The corporation caught the eye of Surfs Up, Inc., a competitor, who approached George and offered $20 per share, valuing the corporation at $20 million. That same month, John's sister Andrea, a major shareholder in a large retail conglomerate, The Clothes Conglomerate, indicated that The Clothes Conglomerate would like to offer $25 per share, valuing the corporation at $25 million. Andrea texted to John that the Clothes Conglomerate did not trust in Paul's leadership, however, and that it would be "their little secret" that the Clothes Conglomerate would terminate Paul as CEO after the acquisition and replace him with John, to whom they would give a $1 million bonus if the transaction was successful.
Both George and John took their respective offers to the Board of Directors. The Board of Directors hired a local financial analyst to weigh the competing offers. In the meantime, Surfs Up, Inc. increased its offer to $30 per share, and The Clothes Conglomerate promptly matched the offer. The financial analyst studied the question for a week and recommended to the board to move forward with The Clothes Conglomerate, largely because they had more financial resources to grow the company. The financial analyst recommended that no additional offers be solicited, as both offers could go away soon. Denise and Chung expressed that they were "extremely uncomfortable" with not soliciting other offers, as they believed that the corporation could be worth as much as $50 per share.
During a contentious debate over which offer was better, John (who knew George preferred The Clothes Conglomerate already) pulled Roberto aside and indicated that if he voted in favor of The Clothes Conglomerate, he would allow Roberto to live in his large house in Malibu rent free for a year. John also indicated that The Clothes Conglomerate would have more resources to make the corporation more successful and that it would be detrimental to the corporation to have a 50-50 tie in the shareholder vote.

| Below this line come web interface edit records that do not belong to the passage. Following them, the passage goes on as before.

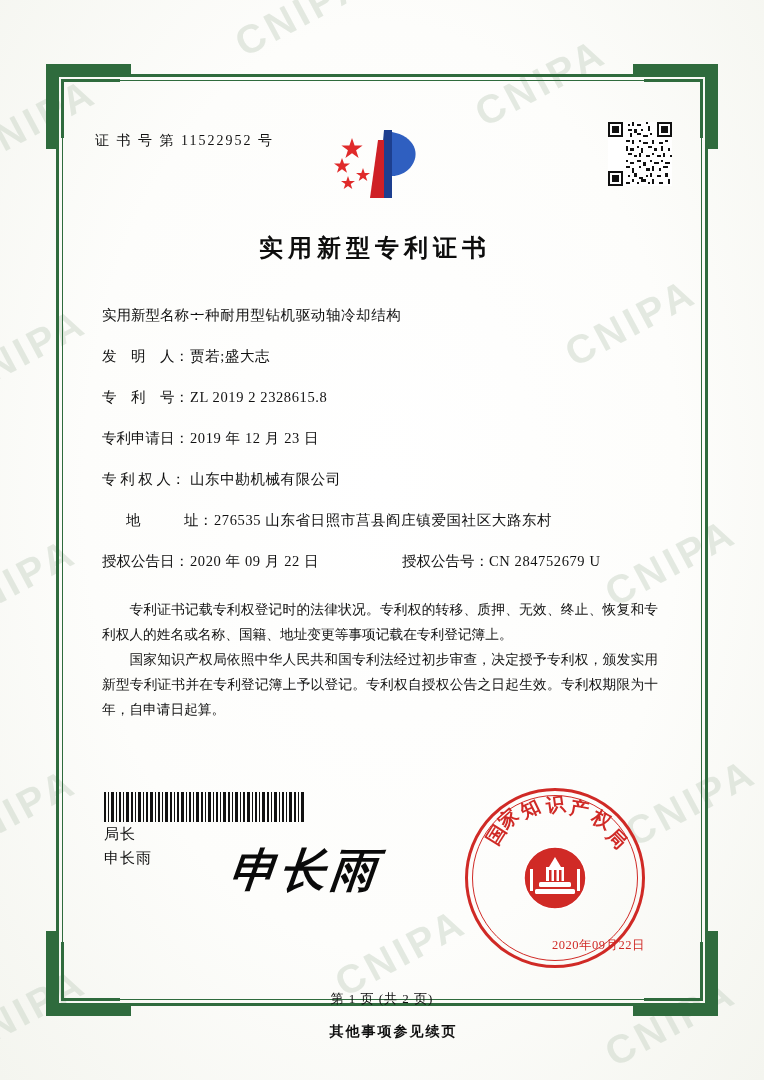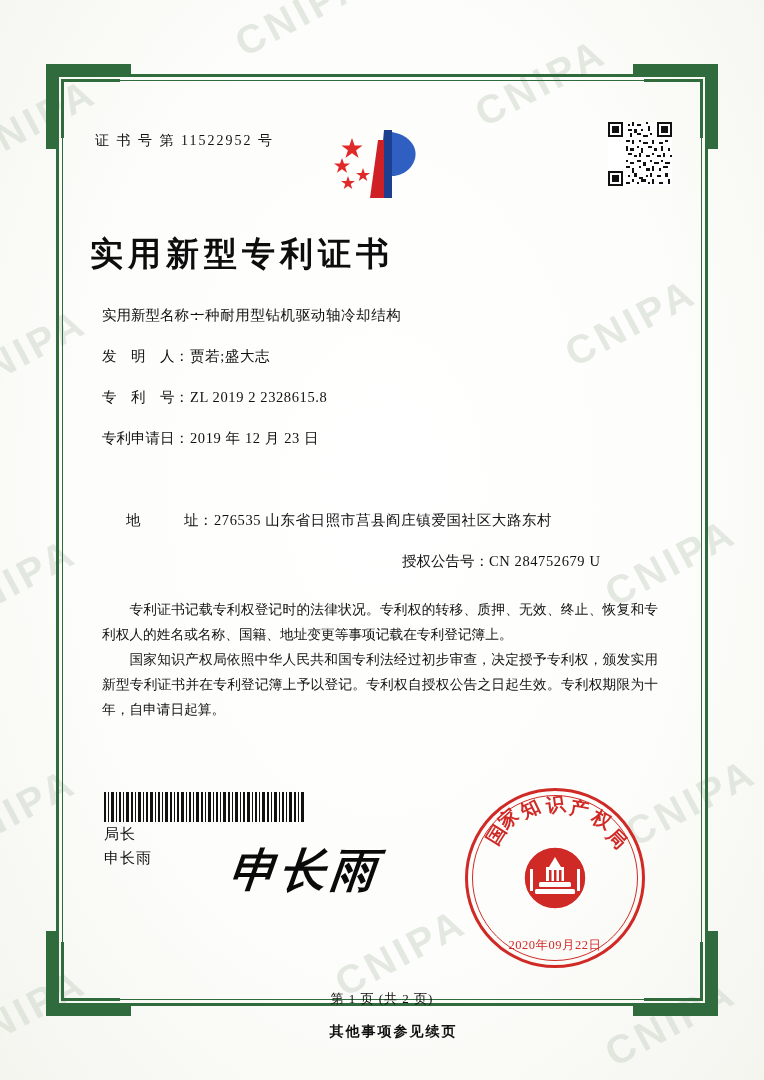--- a/index.html
+++ b/index.html
@@ -121,7 +121,8 @@
     left: 0;
     right: 14px;
     top: 122px;
-    font-size: 33px;
+    text-align: center;
+    font-size: 24px;
     font-weight: bold;
     letter-spacing: 5px;
     color: #0d0d0d;

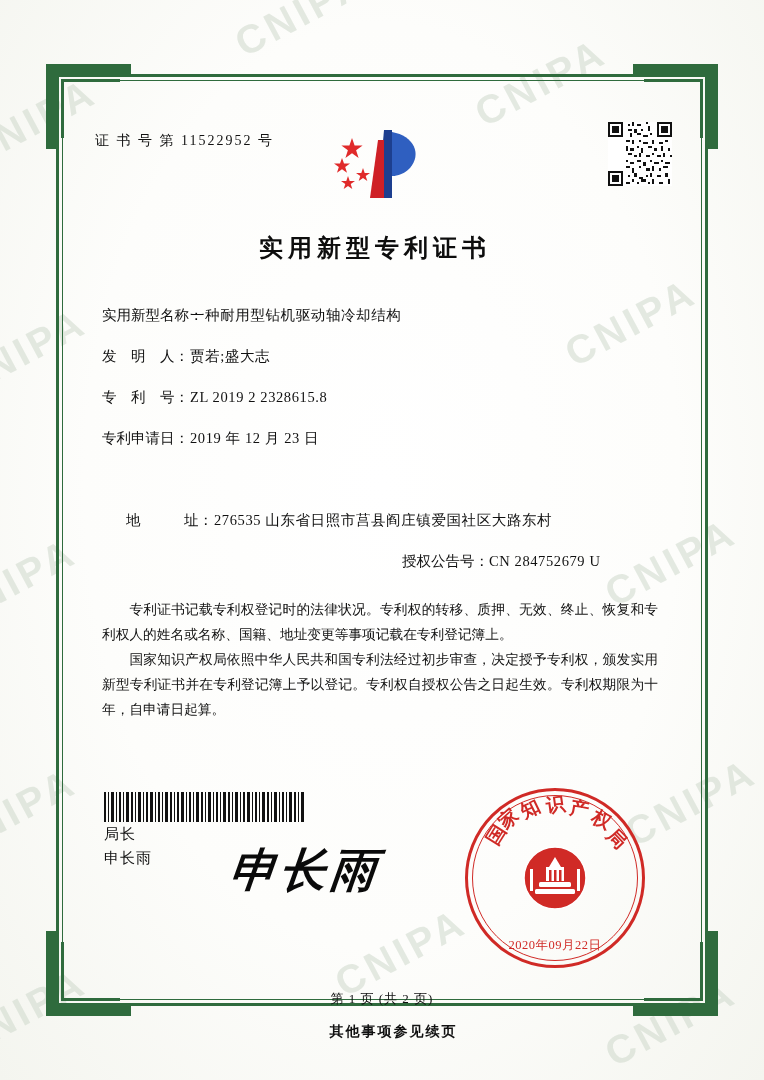--- a/index.html
+++ b/index.html
@@ -411,6 +411,9 @@
     <div class="field" id="f-appdate">
       <span class="flabel">专利申请日：</span><span class="fval">2019 年 12 月 23 日</span>
     </div>
+    <div class="field" id="f-owner">
+      <span class="flabel">专 利 权 人：</span><span class="fval">山东中勘机械有限公司</span>
+    </div>
     <div class="field" id="f-addr">
       <span class="flabel">地　　　址：</span><span class="fval">276535  山东省日照市莒县阎庄镇爱国社区大路东村</span>
     </div>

When the shareholders held a vote, John, George and Roberto (voting 58.3% of the shares) voted to approve of moving forward with the Clothes Conglomerate acquisition, while Paul, Denise and Chung (voting 41.7% of the shares) voted in favor of moving forward with Surfs Up, Inc.
Paul, Denise and Chung initiate a shareholder derivative lawsuit.
What issues do you think existing with respect to fiduciaries duties? What do you think the majority shareholders would argue, and what do you think the minority shareholders who initiated the derivate lawsuit would argue? Which party do you think will ultimately prevail? If the lawsuit is successful, what should the company now do?